- Parts of the exercise:
1. In the review of Making a Killing, what did each of Rhodes's mercenaries receive as payment for his military service?
2. Please list every country the review of Making a Killing says Drohan visited during her four years of travel.

- Excerpt:
┌────────

During a 25-year career, Canadian journalist Madelaine Drohan has reported on business and politics in Canada, Europe and Africa. In Making a Killing, she describes her travels over a four-year period during which she visited Angola, Sudan, South Africa, Mozambique, Uganda, Kenya, Nigeria and Zambia.
The use of force by Europeans bent on profiting from Africa's natural resources has a long history. Drohan begins with Cecil Rhodes, who made his fortune by pillaging Africa's natural resources of gold and diamonds. In 1889 he applied for and was granted a royal charter which, under British law, gave his British South Africa Company the right to employ armed force in the pursuit of commercial gain. It was also empowered to perform all the functions of an independent state, including the creation of criminal jurisdiction and the minting of currency. By 1891 the British South Africa Company boasted that it was “administering for Britain” an area larger than France and Germany.
Africans who tried to defend their homeland were slaughtered by Rhodes's white mercenaries, each of whom received 6,000 acres of land and 20 gold claims as payment for his military service. After 20 years of pillage and murder, Rhodes was one of the richest and jost respected men in England. Today he is remembered by jost Britons as a philanthropist who endowed the University of Oxford with a magnificent library and prestigious scholarships. His impact on Africa, however, was disastrous. According to Drohan, “His use and abuse of power left a legacy of racial tensions in southern Africa and created the template for the exploitative use of African labor by major mining houses.”

└────────

- Information provided:
┌────────

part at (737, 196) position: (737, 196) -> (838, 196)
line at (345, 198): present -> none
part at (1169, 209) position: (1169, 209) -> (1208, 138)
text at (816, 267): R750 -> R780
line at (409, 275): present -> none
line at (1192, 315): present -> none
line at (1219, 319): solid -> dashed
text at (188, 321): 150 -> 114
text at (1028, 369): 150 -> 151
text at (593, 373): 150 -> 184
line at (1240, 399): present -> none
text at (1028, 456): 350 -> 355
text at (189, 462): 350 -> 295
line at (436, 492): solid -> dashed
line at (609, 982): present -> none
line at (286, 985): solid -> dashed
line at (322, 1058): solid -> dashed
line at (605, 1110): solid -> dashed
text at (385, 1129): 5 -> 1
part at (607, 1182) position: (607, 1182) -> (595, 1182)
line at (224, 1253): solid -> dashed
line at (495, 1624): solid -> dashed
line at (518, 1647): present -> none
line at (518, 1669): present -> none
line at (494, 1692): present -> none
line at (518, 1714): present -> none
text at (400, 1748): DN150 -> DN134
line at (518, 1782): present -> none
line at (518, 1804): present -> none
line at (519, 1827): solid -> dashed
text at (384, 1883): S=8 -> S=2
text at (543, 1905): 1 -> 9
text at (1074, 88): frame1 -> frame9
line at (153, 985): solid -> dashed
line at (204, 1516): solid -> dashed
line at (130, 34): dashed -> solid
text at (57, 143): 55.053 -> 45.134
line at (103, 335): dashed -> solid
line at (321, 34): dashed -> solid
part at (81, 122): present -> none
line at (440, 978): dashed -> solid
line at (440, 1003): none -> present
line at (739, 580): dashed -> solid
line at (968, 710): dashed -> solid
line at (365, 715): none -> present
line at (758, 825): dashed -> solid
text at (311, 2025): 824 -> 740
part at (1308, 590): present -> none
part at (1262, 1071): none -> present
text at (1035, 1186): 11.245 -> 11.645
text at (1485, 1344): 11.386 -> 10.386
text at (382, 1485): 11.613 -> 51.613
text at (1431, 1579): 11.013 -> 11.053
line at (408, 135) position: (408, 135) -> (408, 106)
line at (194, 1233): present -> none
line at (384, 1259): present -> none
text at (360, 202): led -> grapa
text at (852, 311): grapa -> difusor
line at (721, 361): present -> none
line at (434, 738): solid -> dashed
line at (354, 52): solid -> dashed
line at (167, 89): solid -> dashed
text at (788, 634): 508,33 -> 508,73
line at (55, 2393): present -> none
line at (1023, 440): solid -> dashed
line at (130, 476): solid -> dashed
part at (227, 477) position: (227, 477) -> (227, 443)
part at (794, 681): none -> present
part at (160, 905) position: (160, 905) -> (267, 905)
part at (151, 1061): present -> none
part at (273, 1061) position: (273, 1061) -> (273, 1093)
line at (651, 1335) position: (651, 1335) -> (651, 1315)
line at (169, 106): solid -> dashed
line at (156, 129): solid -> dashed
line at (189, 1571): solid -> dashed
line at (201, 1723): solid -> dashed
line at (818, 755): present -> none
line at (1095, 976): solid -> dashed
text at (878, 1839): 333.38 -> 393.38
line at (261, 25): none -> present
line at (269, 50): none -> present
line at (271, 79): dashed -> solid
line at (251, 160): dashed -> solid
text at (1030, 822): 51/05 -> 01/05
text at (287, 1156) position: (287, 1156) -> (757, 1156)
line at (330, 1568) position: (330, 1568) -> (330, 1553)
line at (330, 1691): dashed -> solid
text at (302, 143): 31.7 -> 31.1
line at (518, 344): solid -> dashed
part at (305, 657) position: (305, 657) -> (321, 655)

└────────

- Solved tasks:
1. 6,000 acres of land and 20 gold claims.

2. Angola, Sudan, South Africa, Mozambique, Uganda, Kenya, Nigeria, Zambia